>>>

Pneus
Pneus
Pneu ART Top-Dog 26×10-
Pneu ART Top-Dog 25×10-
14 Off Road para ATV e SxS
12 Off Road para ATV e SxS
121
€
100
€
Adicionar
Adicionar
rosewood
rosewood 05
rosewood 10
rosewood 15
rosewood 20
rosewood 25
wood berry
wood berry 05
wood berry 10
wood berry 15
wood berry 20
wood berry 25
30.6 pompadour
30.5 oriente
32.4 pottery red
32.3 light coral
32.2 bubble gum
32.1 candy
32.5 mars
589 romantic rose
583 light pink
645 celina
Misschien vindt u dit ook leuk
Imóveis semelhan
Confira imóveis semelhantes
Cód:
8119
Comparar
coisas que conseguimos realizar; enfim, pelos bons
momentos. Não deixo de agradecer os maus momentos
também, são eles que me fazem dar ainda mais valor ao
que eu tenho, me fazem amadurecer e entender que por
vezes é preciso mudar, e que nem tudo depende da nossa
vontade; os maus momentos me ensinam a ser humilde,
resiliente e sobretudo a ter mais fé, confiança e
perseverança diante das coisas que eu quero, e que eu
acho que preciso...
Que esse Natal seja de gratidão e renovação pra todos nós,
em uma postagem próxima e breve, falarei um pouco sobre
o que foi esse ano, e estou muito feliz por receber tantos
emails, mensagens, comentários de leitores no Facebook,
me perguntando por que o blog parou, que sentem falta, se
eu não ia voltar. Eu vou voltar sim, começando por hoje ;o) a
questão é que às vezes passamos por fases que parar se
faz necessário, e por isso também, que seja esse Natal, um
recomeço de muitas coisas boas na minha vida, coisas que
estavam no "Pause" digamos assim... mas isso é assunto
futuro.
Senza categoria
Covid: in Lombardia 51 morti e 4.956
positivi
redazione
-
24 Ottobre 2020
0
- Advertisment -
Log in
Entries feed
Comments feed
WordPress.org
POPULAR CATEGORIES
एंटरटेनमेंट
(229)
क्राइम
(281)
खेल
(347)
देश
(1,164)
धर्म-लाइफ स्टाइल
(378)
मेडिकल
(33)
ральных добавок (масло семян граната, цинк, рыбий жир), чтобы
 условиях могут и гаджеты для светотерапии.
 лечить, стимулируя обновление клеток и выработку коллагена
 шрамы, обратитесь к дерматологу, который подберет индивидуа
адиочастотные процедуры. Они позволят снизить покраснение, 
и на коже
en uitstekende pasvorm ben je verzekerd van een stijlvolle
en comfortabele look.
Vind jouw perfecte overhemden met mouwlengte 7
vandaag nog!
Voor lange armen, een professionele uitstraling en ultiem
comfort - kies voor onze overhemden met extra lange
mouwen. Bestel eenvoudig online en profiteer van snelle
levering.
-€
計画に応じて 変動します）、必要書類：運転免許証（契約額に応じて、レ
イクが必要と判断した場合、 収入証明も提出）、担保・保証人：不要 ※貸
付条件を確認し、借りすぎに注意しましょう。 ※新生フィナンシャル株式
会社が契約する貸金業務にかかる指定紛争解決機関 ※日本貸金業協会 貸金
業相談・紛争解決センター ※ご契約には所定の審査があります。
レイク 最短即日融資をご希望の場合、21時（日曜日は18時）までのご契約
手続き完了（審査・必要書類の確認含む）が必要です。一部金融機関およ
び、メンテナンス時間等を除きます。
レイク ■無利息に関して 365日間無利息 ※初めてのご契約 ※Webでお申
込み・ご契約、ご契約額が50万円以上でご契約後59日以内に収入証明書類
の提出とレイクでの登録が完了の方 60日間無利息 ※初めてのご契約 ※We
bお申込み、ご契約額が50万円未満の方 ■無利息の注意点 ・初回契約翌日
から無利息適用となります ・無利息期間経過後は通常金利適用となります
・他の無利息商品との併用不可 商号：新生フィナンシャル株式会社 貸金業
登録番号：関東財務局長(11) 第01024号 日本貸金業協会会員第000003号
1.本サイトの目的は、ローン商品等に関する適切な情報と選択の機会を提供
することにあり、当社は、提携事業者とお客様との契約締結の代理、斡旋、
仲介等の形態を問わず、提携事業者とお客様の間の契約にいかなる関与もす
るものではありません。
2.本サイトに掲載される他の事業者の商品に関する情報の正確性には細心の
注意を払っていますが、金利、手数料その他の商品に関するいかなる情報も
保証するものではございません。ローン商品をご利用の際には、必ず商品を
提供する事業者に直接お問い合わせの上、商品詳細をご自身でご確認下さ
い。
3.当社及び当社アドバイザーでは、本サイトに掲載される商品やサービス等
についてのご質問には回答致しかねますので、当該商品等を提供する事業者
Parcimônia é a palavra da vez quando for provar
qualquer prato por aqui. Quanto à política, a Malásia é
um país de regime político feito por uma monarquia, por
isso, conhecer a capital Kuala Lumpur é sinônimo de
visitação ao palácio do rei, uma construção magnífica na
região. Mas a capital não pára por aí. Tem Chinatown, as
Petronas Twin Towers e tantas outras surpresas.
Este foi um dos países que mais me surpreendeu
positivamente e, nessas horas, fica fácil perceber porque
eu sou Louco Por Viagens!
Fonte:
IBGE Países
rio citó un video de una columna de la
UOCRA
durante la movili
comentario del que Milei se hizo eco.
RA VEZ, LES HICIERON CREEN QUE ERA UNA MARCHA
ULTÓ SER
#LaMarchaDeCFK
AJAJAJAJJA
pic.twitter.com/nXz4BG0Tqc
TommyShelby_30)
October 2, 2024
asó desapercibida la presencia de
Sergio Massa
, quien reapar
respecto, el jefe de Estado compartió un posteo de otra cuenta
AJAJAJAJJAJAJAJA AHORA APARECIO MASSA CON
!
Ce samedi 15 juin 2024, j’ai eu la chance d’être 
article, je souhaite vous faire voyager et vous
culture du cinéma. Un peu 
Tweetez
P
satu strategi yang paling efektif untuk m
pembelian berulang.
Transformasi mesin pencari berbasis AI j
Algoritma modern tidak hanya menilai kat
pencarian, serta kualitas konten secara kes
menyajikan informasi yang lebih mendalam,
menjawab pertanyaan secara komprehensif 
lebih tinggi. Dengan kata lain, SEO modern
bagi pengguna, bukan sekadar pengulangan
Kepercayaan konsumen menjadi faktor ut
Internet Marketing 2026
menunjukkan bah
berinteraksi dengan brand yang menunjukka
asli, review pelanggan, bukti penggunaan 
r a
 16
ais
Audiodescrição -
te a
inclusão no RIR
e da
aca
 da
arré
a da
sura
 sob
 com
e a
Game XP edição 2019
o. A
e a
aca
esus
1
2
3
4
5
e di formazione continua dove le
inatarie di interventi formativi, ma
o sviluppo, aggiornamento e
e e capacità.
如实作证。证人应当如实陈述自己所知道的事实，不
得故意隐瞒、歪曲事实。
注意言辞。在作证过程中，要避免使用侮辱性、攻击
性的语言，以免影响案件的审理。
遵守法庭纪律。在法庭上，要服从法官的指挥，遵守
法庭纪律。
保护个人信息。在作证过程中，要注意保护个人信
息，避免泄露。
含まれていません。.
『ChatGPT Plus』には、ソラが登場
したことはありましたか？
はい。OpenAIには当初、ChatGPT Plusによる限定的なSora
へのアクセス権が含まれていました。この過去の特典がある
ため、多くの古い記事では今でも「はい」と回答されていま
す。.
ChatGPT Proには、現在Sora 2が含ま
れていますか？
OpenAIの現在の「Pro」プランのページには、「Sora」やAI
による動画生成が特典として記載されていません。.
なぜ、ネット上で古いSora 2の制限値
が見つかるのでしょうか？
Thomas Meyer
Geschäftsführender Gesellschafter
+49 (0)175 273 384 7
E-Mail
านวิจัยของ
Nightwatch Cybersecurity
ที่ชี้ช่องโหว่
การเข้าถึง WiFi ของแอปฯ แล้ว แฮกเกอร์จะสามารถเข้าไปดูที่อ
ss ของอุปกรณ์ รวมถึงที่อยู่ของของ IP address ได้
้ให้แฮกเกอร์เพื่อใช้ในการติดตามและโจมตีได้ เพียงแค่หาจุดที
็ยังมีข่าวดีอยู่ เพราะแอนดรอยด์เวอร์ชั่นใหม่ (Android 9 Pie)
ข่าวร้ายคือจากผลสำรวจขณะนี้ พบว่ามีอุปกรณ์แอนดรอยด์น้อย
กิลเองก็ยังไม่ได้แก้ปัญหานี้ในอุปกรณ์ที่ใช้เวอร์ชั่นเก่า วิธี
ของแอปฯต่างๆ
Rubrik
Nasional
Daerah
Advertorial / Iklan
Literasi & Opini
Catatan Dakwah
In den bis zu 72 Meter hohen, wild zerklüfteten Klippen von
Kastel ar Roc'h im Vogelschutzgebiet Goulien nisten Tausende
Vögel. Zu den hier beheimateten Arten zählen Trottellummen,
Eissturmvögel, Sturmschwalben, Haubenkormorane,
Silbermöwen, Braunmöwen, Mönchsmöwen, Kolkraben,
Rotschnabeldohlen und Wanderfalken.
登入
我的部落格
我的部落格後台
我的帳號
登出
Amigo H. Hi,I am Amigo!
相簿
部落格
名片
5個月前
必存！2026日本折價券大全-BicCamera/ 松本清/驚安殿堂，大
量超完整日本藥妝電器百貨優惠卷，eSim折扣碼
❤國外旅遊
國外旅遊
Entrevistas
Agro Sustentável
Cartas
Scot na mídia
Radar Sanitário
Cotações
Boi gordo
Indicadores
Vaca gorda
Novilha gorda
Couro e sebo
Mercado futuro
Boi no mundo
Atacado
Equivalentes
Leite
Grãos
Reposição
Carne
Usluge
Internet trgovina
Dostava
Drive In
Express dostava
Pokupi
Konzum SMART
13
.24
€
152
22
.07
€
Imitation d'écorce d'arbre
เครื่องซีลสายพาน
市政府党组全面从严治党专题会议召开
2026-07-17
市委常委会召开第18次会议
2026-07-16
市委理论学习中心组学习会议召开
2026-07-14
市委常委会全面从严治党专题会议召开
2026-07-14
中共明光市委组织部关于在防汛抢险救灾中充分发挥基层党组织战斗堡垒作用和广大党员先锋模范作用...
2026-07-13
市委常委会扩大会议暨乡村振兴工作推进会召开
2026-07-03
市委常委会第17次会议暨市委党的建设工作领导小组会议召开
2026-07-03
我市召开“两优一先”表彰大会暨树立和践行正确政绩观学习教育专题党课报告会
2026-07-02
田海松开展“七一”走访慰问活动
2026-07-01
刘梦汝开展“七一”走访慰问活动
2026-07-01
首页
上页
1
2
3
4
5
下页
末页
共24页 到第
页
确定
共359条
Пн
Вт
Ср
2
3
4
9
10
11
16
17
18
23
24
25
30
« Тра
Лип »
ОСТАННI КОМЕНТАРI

<<<

How to complete this task
Set down the lines from the one with "Indicadores" through the end of the data above. Keep each exactly as written and add no other line.

Exercise output
Indicadores
Vaca gorda
Novilha gorda
Couro e sebo
Mercado futuro
Boi no mundo
Atacado
Equivalentes
Leite
Grãos
Reposição
Carne
Usluge
Internet trgovina
Dostava
Drive In
Express dostava
Pokupi
Konzum SMART
13
.24
€
152
22
.07
€
Imitation d'écorce d'arbre
เครื่องซีลสายพาน
市政府党组全面从严治党专题会议召开
2026-07-17
市委常委会召开第18次会议
2026-07-16
市委理论学习中心组学习会议召开
2026-07-14
市委常委会全面从严治党专题会议召开
2026-07-14
中共明光市委组织部关于在防汛抢险救灾中充分发挥基层党组织战斗堡垒作用和广大党员先锋模范作用...
2026-07-13
市委常委会扩大会议暨乡村振兴工作推进会召开
2026-07-03
市委常委会第17次会议暨市委党的建设工作领导小组会议召开
2026-07-03
我市召开“两优一先”表彰大会暨树立和践行正确政绩观学习教育专题党课报告会
2026-07-02
田海松开展“七一”走访慰问活动
2026-07-01
刘梦汝开展“七一”走访慰问活动
2026-07-01
首页
上页
1
2
3
4
5
下页
末页
共24页 到第
页
确定
共359条
Пн
Вт
Ср
2
3
4
9
10
11
16
17
18
23
24
25
30
« Тра
Лип »
ОСТАННI КОМЕНТАРI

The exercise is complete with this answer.